- Texto proporcionado
>>>
Podría resumirse la contestación al titulo que encabeza en dos palabras: por una enorme afición y una casi total ausencia de voluntad. Cuando yo empecé, como miembro de una cuadrilla de chiquillos de mi barrio, edad y condición, a apartar los toros que a seis kilómetros de Sevilla encerraban por la tarde para llevarlos al día siguiente en conducción al Matadero, lo que me empujaba a ello era el deseo de torear ; pero sin pensar nunca que lo que hacia podría ser el primer paso pera llegar un día a la plaza. El público no existía para mí; por eso, cuando me enfrentaba con un "bicho", después de haberle cansado, en combinación con mis camaradas de aventura, por medio de una barrera humana de muchachos escalonados, que corríamos en nuestro turno delante del toro —cosa que causó siempre admiración y duda a quien lo supo—, nunca pensaba más que en el recreo que para mí representaba aquel pasarme el toro por delante una y otra vez, embebido en los vuelos de mi capotillo.
<<<
- Conjunto de filas
>>>
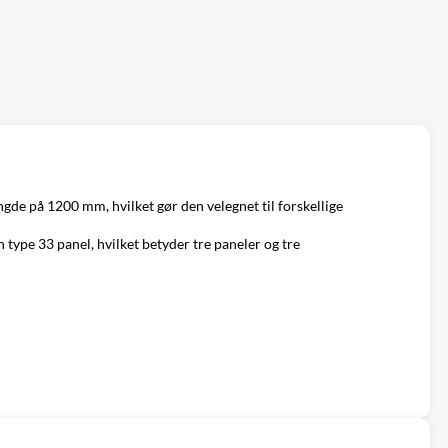
gde på 1200 mm, hvilket gør den velegnet til forskellige
type 33 panel, hvilket betyder tre paneler og tre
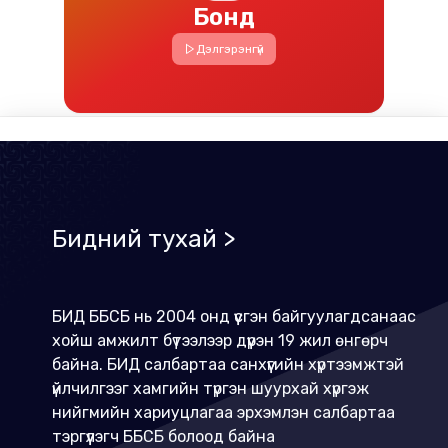
Бонд
Дэлгэрэнгүй
Бидний тухай
>
БИД ББСБ нь 2004 онд үүсгэн байгуулагдсанаас
хойш амжилт бүтээлээр дүүрэн 19 жил өнгөрч
байна. БИД салбартаа санхүүгийн хүртээмжтэй
үйлчилгээг хамгийн түргэн шуурхай хүргэж
нийгмийн хариуцлагаа эрхэмлэн салбартаа
тэргүүлэгч ББСБ болоод байна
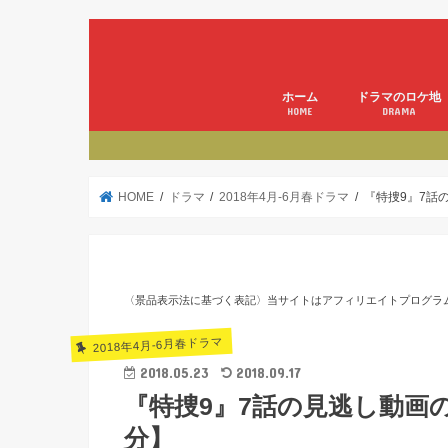
ホーム
ドラマのロケ地
HOME
DRAMA
HOME
ドラマ
2018年4月-6月春ドラマ
『特捜9』7話
〈景品表示法に基づく表記〉当サイトはアフィリエイトプログラ
2018年4月-6月春ドラマ
2018.05.23
2018.09.17
『特捜9』7話の見逃し動画
分】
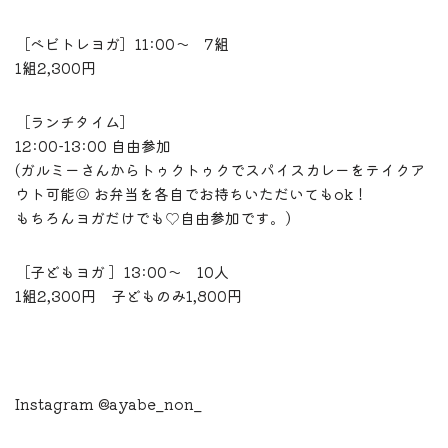
［ベビトレヨガ］11:00〜 7組
1組2,300円
［ランチタイム］
12:00-13:00 自由参加
(ガルミーさんからトゥクトゥクでスパイスカレーをテイクア
ウト可能◎ お弁当を各自でお持ちいただいてもok！
もちろんヨガだけでも♡自由参加です。)
［子どもヨガ ］13:00〜 10人
1組2,300円 子どものみ1,800円
Instagram @ayabe_non_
<<<
- Consigna 1
Responde con datos del texto proporcionado:
(a) ¿A cuántos kilómetros de Sevilla encerraban los toros por la tarde?
(b) ¿Adónde llevaban esos toros al día siguiente?
(c) ¿De qué modo cansaban al toro los muchachos de la cuadrilla?
- Consigna 2
Según el texto proporcionado, ¿por qué quien narra solo pensaba, frente al toro, en el recreo de pasárselo por delante una y otra vez? Explícalo en una a tres oraciones.
- Consigna 3
Escribe la continuación del relato sobre los comienzos en el toreo, a partir de su última oración.

- Respuesta 1
(a) A seis kilómetros de Sevilla.
(b) Al Matadero, en conducción.
(c) Con una barrera humana de muchachos escalonados que corrían por turno delante del toro.

- Respuesta 2
El público no existía para quien narra. Lo movía el deseo de torear, sin pensar nunca que aquello pudiera ser el primer paso para llegar un día a la plaza. Por eso, frente al toro, solo pensaba en el recreo de pasárselo por delante una y otra vez.

- Respuesta 3
Yo buscaba el arte por el arte, sin ocurrírseme siquiera que aquello podía ser el escalón para vestir el traje de luces. En mi anarquía no soñaba más que con la aventura —ya me había escapado una vez de casa a cazar leones— y "aquello" era una auténtica y difícil aventura, en la que todo era riesgo y romanticismo, y de menor peligro el toro. Pero esto, si ahondamos, puede tener una raíz originaria en el complejo de inferioridad que siempre padecí; aun hoy, cuando desde el tendido contemplo una corrida, creo saber lo que de podría hacer al toro. Es decir, que yo no podía ni suponer siquiera que aquello que hacia pudiera tener interés para nadie.
Por eso, la inquietud era la que me lanzaba hacia el cerrado, cada día más difícil de alcanzar. Y a las tardes —los guardas estaban sobreaviso— nos quedaron vedadas. A la luz de la luna tuvimos que realizar nuestras excursiones, y más tarde, recurrimos al carburo para poder llevar a cabo, en noche cerrada, nuestras ansias de torear. Muy difícil se puso aquello y, por lo tanto, muy grande tenia que ser nuestra afición. Como ya digo antes, lo de menos era el peligro de la cornada. Había antes mucho que pasar: seis kilómetros andando eran ya bastante para nuestra pobre constitución, falta de una alimentación completa; pero aun había que robar la barca para atravesar el río, o de lo contrario, se tenia que hacer a nado, aunque la temperatura no fuese precisamente la más adecuada para tomar un baño, y como punto final quedaba la desagradable sorpresa del guarda, o guardas. ¡Mucha afición hacía falta!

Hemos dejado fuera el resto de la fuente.